There is no evidence-based medicine regarding therapeutic management. However, there is a relative consensus for:

  • In case of identified etiology: etiological treatment (endovascular, surgical, radiotherapy, etc.) if possible
  • In the absence of identified etiology:
    • Control of cardiovascular risk factors. Consider systematic antihypertensive treatment (e.g., indapamide)
    • Restrict anticoagulant therapy indications to the maximum extent possible. Be more restrictive regarding the prescription of antiplatelet agents.
  • ENT consultation regarding the opportunity to place cochlear implants in cases of deafness
  • Consider prescribing low-dose iron chelators on a case-by-case compassionate basis. No evidence-based medicine but some articles report improvement. Prefer deferoxamine, as other chelators have serious potential side effects.

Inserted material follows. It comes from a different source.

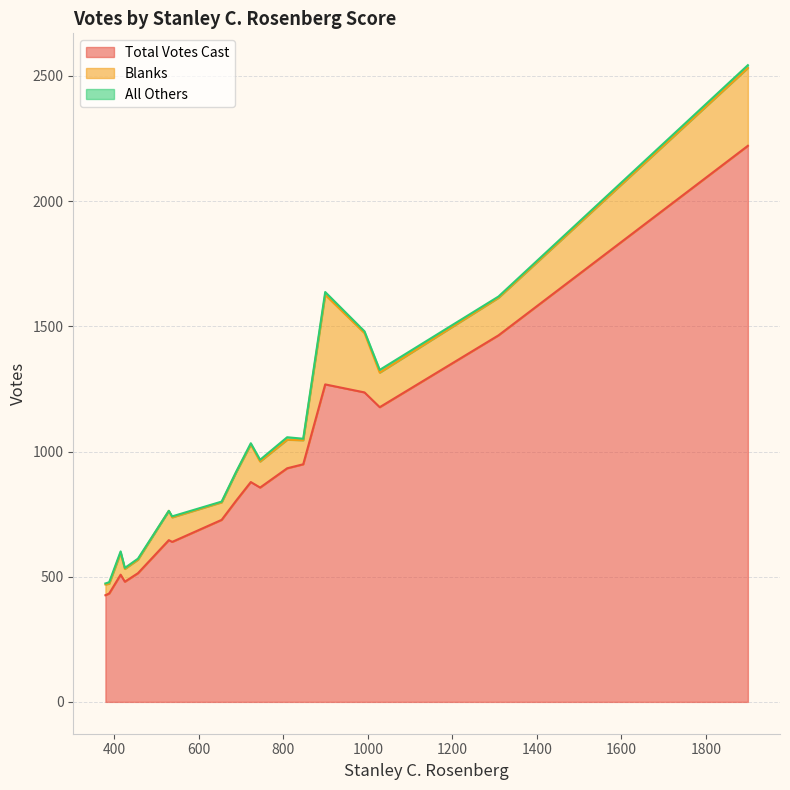

What is the highest value of the Total Votes Cast series?

2221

The case of isolated radiological sideroses

There is insufficient data regarding the clinical significance of the incidental discovery (unrelated to clinical symptoms) of radiological siderosis. We can only recommend non-invasive assessment (neuraxis MR angiography and search for cardiovascular risk factors), management of any abnormalities found, and clinical follow-up.